(About this task) Please copy each line from the entries that contains the string "steht".

(Data)
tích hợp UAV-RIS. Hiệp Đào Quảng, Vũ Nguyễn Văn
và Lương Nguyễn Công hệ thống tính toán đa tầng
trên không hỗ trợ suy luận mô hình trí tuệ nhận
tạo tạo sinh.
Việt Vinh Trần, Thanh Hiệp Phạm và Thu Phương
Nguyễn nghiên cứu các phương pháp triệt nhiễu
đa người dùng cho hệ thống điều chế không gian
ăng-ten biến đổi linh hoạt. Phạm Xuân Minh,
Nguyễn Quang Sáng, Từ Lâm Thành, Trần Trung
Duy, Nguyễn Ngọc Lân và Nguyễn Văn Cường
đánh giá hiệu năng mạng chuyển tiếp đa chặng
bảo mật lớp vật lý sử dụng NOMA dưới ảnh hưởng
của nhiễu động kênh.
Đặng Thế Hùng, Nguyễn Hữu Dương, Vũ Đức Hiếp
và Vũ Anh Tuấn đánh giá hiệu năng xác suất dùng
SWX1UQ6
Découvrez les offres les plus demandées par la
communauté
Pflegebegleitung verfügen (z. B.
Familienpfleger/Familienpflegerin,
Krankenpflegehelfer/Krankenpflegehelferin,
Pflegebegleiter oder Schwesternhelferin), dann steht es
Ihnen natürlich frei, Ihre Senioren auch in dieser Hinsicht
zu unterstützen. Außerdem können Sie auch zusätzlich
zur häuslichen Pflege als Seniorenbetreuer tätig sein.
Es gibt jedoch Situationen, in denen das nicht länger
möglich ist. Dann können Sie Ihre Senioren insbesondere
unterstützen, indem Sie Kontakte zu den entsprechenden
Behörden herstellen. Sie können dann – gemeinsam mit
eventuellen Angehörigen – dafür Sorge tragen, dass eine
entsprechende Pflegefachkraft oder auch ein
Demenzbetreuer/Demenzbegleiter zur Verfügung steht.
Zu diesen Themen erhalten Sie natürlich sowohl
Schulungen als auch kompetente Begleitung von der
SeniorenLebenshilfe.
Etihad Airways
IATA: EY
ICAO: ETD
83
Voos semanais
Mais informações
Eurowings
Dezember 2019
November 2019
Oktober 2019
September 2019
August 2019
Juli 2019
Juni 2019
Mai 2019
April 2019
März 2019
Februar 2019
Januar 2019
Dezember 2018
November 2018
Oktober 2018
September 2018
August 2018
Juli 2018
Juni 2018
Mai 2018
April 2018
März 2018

(Solution)
Pflegebegleiter oder Schwesternhelferin), dann steht es
Demenzbetreuer/Demenzbegleiter zur Verfügung steht.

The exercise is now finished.